_SOURCE EXCERPT_
December 17, 2021
This is the second part of our insightful webinar with Craig Kronenberger, 5-time founder and consumer digital strategist. In this part, Craig answers open questions on the Startup Studio Model from the webinar live audience.
If you haven’t yet, make sure to head over to the first part of the webinar series summarizing the key insights of the webinar.
What is the best structure for Startup studios to raise funding and attract investors?
Craig: Our team at Startup Studio Insider is currently working on an article that details all the different levels of funding that startup studios currently offer to the market. In the fund model, the startup studio is responsible for providing funding that is mostly composed of venture capital firms and at times, angel investors and even government grants. In comparison, non-dilutive funding comes from a method relatively new to the traditional financing space: revenue sharing. This model is the one I find the most effective for founders since revenue sharing allows investors to retain some ownership of the startup studio they invest in, but it also provides a flexible repayment model for studios to buy back the investment over time. In other words, non-dilutive funding is more centered around the company’s growth rather than equity, which aligns the interests of startup studios and the ventures they choose to pursue.
In your experience, who are the stakeholders most interested in investing in a new startup studio?
Craig: Startup studios effectively set up core structures that allow them to finance their operations and startup creation efforts. As such, founders can feel secure that their project is not only in the right hands in terms of a knowledgeable and capable team of experts, but also backed by the right financials.
As stakeholders, the process of raising money for a startup can be quite daunting. You are already dealing with a lot of uncertainty and operational tasks, and then you have the added pressure of finding the right group of investors that share your vision and trust in your ability to bring it to fruition. So how do you find investors? How much money do you need? Will they be interested in investing in your business? And once you’ve got the money, how long will it take you to pay back the loan, and what will that ultimately cost you?

_PARTS OF THE EXERCISE_
1 - Write out the listing's lines from its first line through the line containing "Dot at: (281, 228)", both ends included.
2 - Continue the webinar Q&A on startup studio funding from the point where it stops.
The webinar text and the listing come from separate, unrelated sources.

_MATERIAL FOR THIS TASK_
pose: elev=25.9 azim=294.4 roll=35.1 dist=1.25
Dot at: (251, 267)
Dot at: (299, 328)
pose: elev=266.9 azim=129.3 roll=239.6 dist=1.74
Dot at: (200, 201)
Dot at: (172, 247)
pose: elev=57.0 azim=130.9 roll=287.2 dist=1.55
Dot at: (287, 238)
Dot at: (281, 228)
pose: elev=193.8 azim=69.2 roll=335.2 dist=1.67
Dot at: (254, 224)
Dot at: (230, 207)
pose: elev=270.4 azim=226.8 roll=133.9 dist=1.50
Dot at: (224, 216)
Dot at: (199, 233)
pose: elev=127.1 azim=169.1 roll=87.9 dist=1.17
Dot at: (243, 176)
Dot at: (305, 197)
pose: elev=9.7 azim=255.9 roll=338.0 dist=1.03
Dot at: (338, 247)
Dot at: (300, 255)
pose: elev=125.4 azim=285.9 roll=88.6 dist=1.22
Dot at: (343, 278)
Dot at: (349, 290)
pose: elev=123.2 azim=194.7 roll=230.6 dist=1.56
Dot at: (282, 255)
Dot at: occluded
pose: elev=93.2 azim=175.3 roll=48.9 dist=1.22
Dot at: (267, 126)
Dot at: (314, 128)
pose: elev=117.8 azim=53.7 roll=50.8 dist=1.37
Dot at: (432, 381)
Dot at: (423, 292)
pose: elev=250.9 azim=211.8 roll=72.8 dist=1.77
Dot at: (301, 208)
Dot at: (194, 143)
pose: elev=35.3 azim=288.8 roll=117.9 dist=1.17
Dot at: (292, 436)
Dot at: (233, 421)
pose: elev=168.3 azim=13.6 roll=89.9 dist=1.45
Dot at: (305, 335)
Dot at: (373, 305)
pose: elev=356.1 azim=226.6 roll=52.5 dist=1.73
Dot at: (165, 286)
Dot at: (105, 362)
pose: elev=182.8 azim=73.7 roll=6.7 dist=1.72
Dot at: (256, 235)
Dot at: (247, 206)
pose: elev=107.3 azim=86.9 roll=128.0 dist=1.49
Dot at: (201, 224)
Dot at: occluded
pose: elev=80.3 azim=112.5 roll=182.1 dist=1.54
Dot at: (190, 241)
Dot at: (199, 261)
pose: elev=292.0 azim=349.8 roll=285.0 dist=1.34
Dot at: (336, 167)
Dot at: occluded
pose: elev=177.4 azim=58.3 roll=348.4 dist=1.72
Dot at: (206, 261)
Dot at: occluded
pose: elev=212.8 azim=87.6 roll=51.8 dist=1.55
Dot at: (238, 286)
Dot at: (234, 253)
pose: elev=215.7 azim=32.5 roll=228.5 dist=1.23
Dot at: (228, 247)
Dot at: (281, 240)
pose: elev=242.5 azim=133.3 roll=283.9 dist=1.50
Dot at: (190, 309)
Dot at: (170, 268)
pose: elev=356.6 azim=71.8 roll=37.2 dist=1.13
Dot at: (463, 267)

_THE RESPONSES_
1 -
pose: elev=25.9 azim=294.4 roll=35.1 dist=1.25
Dot at: (251, 267)
Dot at: (299, 328)
pose: elev=266.9 azim=129.3 roll=239.6 dist=1.74
Dot at: (200, 201)
Dot at: (172, 247)
pose: elev=57.0 azim=130.9 roll=287.2 dist=1.55
Dot at: (287, 238)
Dot at: (281, 228)

2 -
Startup studios function by providing capital to startups’ stakeholders that help get the ideas off the ground and fuel them all the way to and through the launch until the startup becomes financially independent. And even then, studios retain their relationship with their portfolio companies and provide capital and shared resources beyond launch.
In your opinion, what are the down-sides of a startup studio model? The main points we should pay attention to?
Craig: The primary downside of startup studios is that they often take the highest amount of equity and many do not accept outside pitches from entrepreneurs. However, startup studios are seen as the safest approach to early-stage investment, being that the studio will see the startup through the acceleration phase and through common obstacles that 90% of startups fail to overcome.
Do you recommend running a startup studio model with some business ideas but without any investment or funding?
Craig: Based on my experience, this isn’t always the case as funding is a fundamental element of startup studio success. Whether you’d like to go one route or the other, it is important to understand that startup fundraising is essential for getting any business off the ground. From growing your team to sourcing more sophisticated resources to develop your business plan and scale over time, funding plays a critical role in the growth and success of startup studios and their portfolio companies.
Why did you sell Stripe Theory if it was such a successful company?
Craig: Last year, we had the opportunity to be acquired by Acceleration Community of Companies (ACC), a new go-to-market business with a series of strategic and complementary acquisitions. With this acquisition, Stripe has played its role to empower ACC to help its clients go beyond data to uncover insights and strategies that measurably and cost-effectively grow and protect brands.
When I started Stripe, I sought to create an agency unencumbered by silos and committed to building a data-first approach to brand promotion and protection. This vision aligns with ACC’s evolution, and we are excited to leverage our skill sets in paid media, strategy, and analytics to unlock new value and understanding for ACC’s impressive portfolio of companies and clients. Together, we are able to grow better and smarter, creating a synergy to provide effective strategies for our clients.
That’s it, these was the second and last part of our webinar on the Startup Studios Model and the value for emerging founders with Craig! If you are a premium member and would like to dive deeper into the best practices of Startup Studios, make sure to revisit the webinar recording and presentation. Not a premium member yet but interested in becoming one? Just reach out to us.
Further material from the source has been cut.